*DATASET RECORDS*.
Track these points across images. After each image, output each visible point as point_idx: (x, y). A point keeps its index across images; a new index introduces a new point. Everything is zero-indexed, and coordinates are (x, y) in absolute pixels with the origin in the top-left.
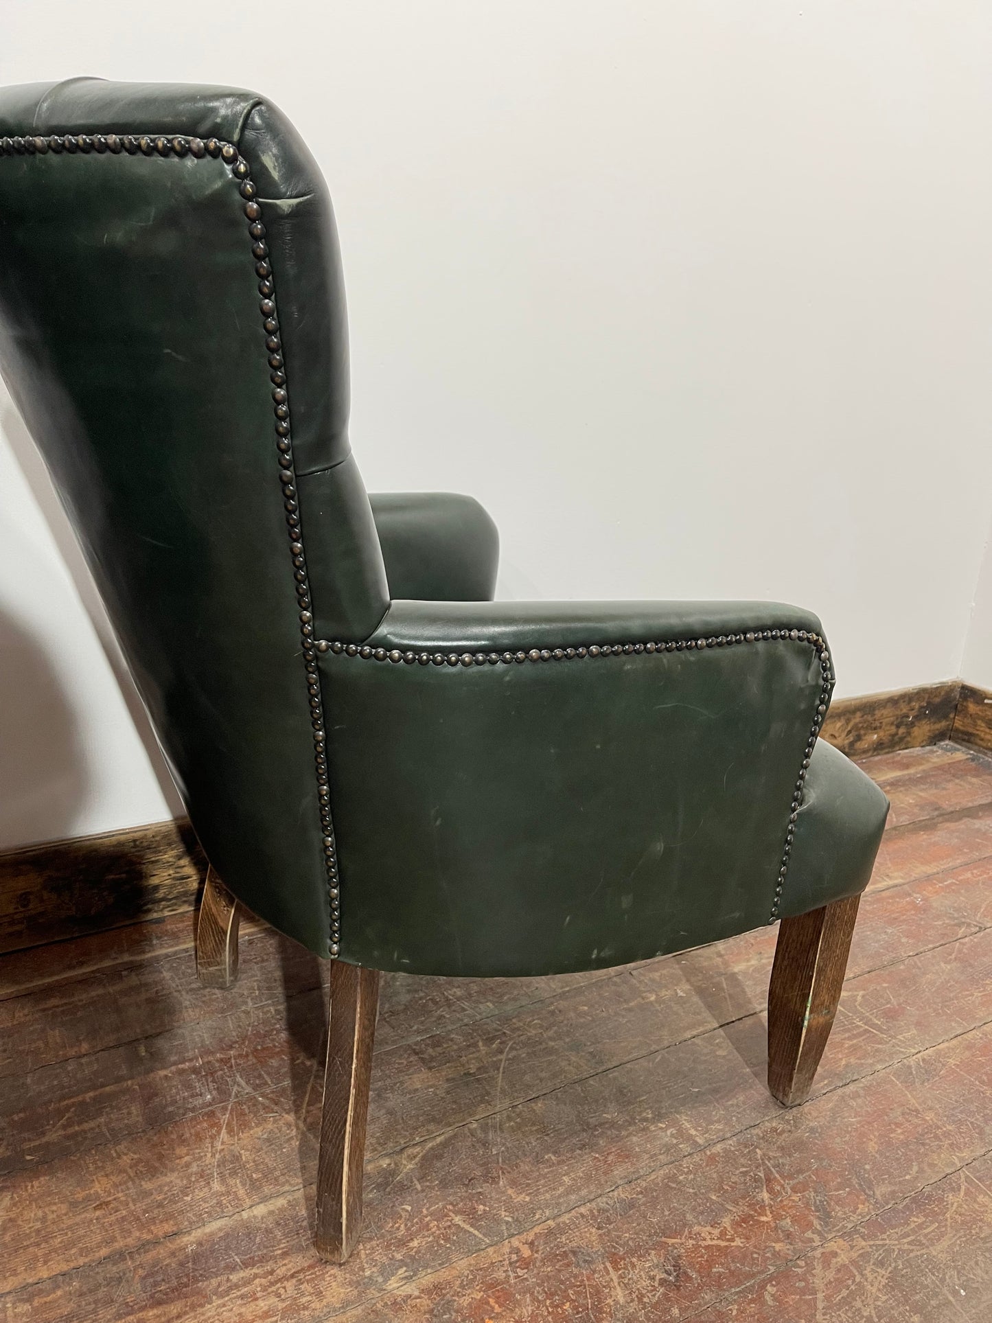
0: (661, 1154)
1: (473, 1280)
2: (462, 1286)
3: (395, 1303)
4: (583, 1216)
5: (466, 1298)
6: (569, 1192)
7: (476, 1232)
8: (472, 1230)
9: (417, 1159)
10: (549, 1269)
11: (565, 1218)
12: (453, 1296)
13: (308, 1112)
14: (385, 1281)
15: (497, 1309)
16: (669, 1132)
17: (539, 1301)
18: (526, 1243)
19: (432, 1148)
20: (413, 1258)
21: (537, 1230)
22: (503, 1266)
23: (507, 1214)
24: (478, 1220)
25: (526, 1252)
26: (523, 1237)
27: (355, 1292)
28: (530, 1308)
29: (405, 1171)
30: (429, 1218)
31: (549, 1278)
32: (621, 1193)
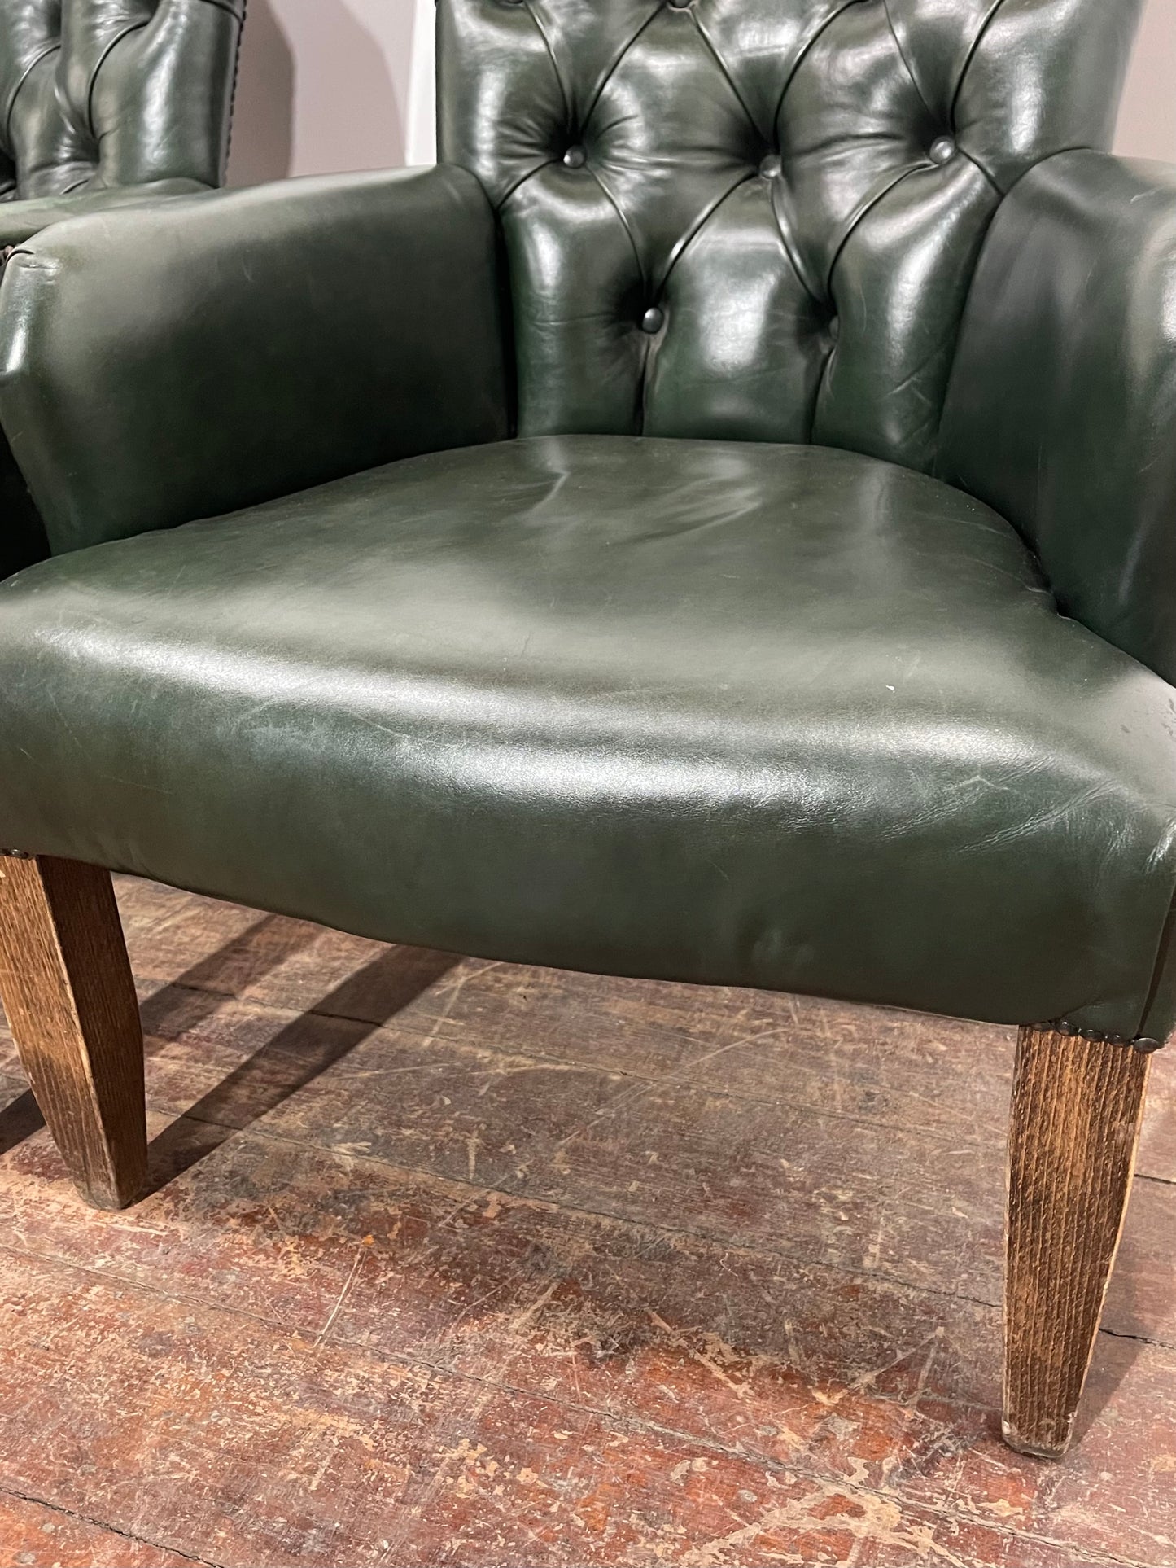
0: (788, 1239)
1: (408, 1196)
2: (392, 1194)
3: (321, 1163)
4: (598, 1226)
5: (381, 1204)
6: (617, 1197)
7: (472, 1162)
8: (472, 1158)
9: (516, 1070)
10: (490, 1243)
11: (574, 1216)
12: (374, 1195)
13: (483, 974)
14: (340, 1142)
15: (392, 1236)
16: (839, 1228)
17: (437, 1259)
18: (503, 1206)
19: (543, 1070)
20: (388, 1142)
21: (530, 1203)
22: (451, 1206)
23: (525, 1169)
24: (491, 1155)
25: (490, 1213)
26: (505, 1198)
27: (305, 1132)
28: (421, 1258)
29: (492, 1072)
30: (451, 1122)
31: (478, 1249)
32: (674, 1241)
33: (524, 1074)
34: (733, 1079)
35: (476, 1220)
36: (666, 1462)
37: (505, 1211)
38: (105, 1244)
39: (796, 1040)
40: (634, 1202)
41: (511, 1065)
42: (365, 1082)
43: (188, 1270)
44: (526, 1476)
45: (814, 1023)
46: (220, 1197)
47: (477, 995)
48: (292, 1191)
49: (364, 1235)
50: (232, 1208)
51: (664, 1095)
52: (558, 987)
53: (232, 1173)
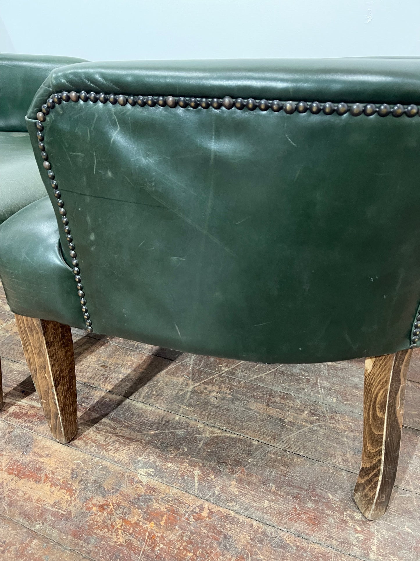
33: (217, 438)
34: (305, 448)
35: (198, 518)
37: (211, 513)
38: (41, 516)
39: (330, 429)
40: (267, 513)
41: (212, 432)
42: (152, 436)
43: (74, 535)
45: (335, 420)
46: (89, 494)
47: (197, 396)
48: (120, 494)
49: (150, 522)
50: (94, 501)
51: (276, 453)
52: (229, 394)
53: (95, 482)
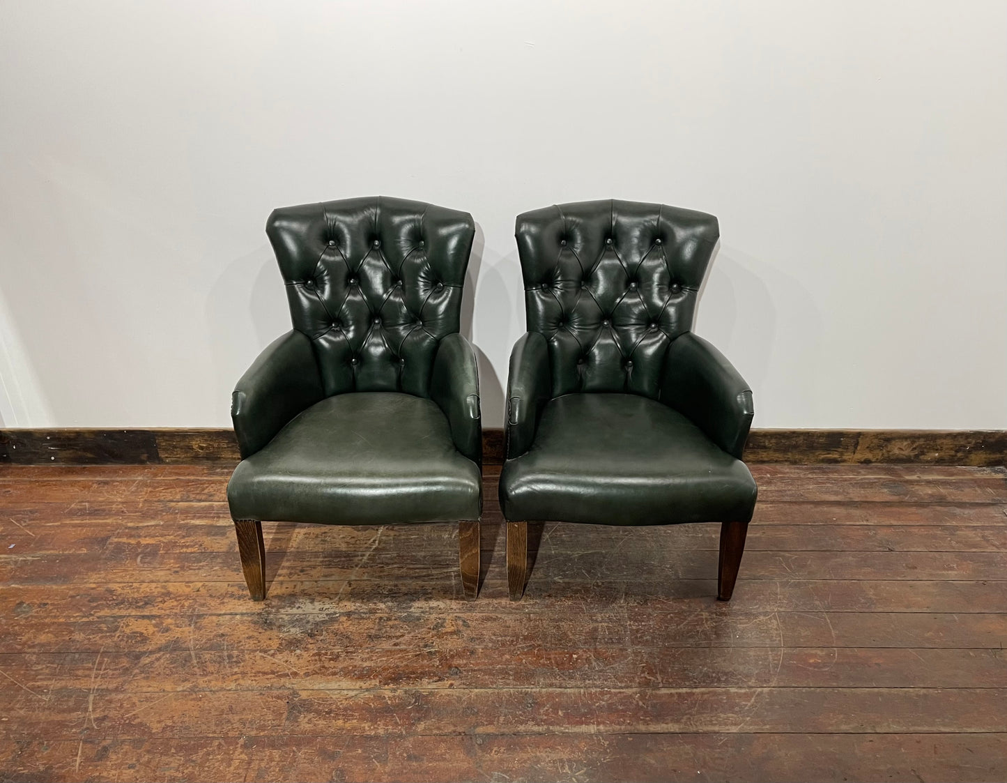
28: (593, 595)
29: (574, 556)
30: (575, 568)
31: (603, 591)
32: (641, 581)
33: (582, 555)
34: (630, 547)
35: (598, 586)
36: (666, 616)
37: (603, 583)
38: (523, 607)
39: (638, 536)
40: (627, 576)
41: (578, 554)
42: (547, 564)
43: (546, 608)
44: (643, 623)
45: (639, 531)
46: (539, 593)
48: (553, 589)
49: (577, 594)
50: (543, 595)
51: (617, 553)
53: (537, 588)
--
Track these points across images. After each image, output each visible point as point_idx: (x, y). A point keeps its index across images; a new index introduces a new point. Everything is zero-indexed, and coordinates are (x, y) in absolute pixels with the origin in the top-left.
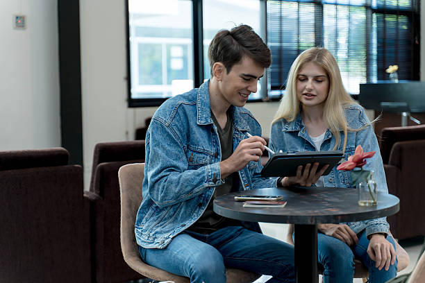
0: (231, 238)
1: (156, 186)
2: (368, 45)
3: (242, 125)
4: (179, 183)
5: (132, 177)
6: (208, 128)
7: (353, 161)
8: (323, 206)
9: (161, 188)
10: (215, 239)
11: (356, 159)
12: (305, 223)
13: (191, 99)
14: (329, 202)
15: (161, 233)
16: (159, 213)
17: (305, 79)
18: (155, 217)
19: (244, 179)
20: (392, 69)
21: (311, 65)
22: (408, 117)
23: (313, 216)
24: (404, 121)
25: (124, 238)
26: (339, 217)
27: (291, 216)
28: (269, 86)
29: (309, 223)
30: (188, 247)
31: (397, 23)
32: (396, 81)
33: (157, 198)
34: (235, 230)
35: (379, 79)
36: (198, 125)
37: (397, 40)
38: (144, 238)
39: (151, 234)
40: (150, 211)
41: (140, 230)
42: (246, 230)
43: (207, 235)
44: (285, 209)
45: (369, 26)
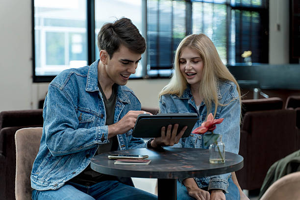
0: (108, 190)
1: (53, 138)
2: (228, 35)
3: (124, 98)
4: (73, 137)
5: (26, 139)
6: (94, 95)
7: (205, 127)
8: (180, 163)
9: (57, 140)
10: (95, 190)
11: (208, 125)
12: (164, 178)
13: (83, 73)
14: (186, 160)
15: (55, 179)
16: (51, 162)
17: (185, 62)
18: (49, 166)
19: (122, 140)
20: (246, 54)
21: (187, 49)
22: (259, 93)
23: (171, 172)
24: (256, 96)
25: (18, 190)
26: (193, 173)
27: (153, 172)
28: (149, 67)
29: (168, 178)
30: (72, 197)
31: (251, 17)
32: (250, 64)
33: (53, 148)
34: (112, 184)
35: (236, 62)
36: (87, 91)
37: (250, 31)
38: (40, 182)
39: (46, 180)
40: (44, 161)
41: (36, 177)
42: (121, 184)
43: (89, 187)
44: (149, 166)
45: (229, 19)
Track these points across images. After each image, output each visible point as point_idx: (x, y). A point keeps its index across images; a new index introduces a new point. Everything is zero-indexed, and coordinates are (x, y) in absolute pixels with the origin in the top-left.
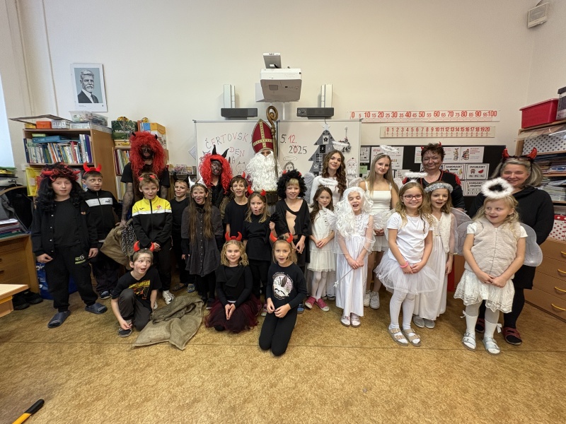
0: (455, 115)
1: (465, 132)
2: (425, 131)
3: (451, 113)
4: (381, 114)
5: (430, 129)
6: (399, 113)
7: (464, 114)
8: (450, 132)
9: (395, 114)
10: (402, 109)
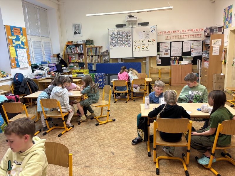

*REQUIREMENT*.
Pictures in the material above should be skipped; print exactly the lines from the one with "15: (497, 1309)" through the one with "45: (814, 1023)".

*RESPONSE FOR THIS EXERCISE*.
15: (497, 1309)
16: (669, 1132)
17: (539, 1301)
18: (526, 1243)
19: (432, 1148)
20: (413, 1258)
21: (537, 1230)
22: (503, 1266)
23: (507, 1214)
24: (478, 1220)
25: (526, 1252)
26: (523, 1237)
27: (355, 1292)
28: (530, 1308)
29: (405, 1171)
30: (429, 1218)
31: (549, 1278)
32: (621, 1193)
0: (788, 1239)
1: (408, 1196)
2: (392, 1194)
3: (321, 1163)
4: (598, 1226)
5: (381, 1204)
6: (617, 1197)
7: (472, 1162)
8: (472, 1158)
9: (516, 1070)
10: (490, 1243)
11: (574, 1216)
12: (374, 1195)
13: (483, 974)
14: (340, 1142)
15: (392, 1236)
16: (839, 1228)
17: (437, 1259)
18: (503, 1206)
19: (543, 1070)
20: (388, 1142)
21: (530, 1203)
22: (451, 1206)
23: (525, 1169)
24: (491, 1155)
25: (490, 1213)
26: (505, 1198)
27: (305, 1132)
28: (421, 1258)
29: (492, 1072)
30: (451, 1122)
31: (478, 1249)
32: (674, 1241)
33: (524, 1074)
34: (733, 1079)
35: (476, 1220)
36: (666, 1462)
37: (505, 1211)
38: (105, 1244)
39: (796, 1040)
40: (634, 1202)
41: (511, 1065)
42: (365, 1082)
43: (188, 1270)
44: (526, 1476)
45: (814, 1023)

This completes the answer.